17/08/2025
On the cold night of September 7, 1936, the last known thylacine, Tasmania’s iconic “tiger, died alone in its concrete enclosure at Beaumaris Zoo in Hobart.
For months, visitors had watched it pace restlessly behind bars, a silent specter in a world that no longer cared. Its species had been dubbed protected just two months before, but by then the damage was irreversible - hunting, habitat loss, disease had already driven it to the brink.

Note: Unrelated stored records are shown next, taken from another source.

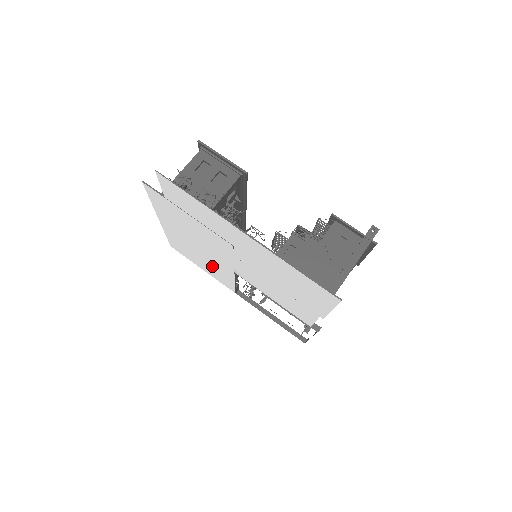
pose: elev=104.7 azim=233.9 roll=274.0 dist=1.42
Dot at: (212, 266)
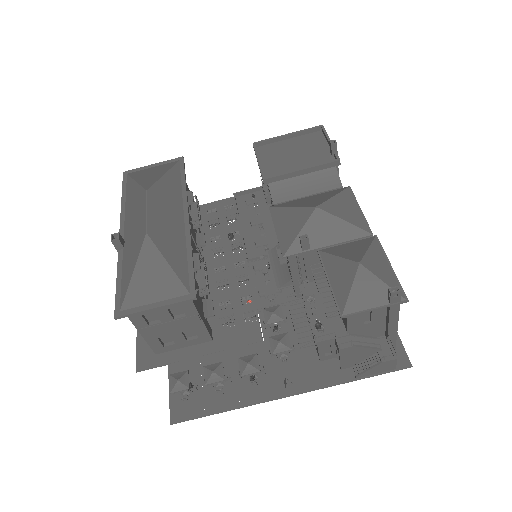
Dot at: (209, 240)
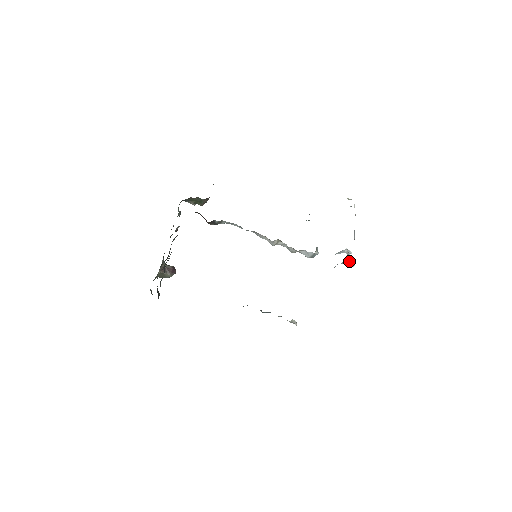
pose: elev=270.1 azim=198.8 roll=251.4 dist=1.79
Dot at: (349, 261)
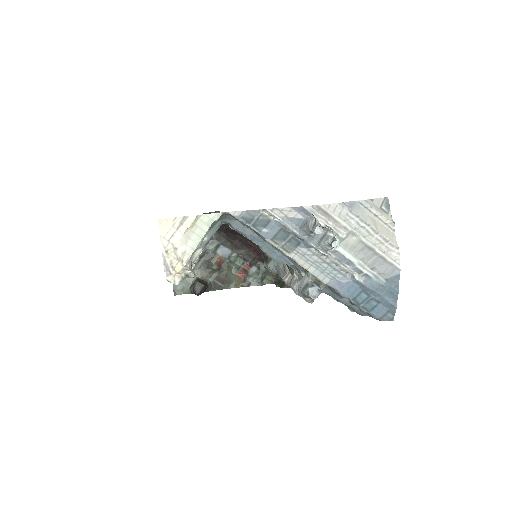
Dot at: (316, 219)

On that final evening, zoo keepers reportedly failed to secure the animal in its sheltered sleeping quarters. Despite plummeting temperatures, the thylacine was left exposed. It passed through the night, pacing its small cage, lethargic under the Tasmanian moonlight. By dawn, it lay still - victim not of a wild predator but of human neglect.
Captured from the wild in May 1936, the animal’s capture was never publicly announced; trapping wild thylacines had already been illegal. Some called it Benjamin, and later research confirmed the last captive thylacine was indeed male and later correctly identified by museum records only in 2022.
That creature, once the largest carnivorous marsupial, remembered only by old newsreels and a few motion-picture frames taken in 1933, spent its final days in restless pacing. The film shows it wandering its pen, yawning and sniffing the air.
Its death did not spark immediate regret, but decades later it became a symbol of environmental folly. Today, September 7 is observed in Australia as National Threatened Species Day - a day to mourn loss and vow to protect what remains.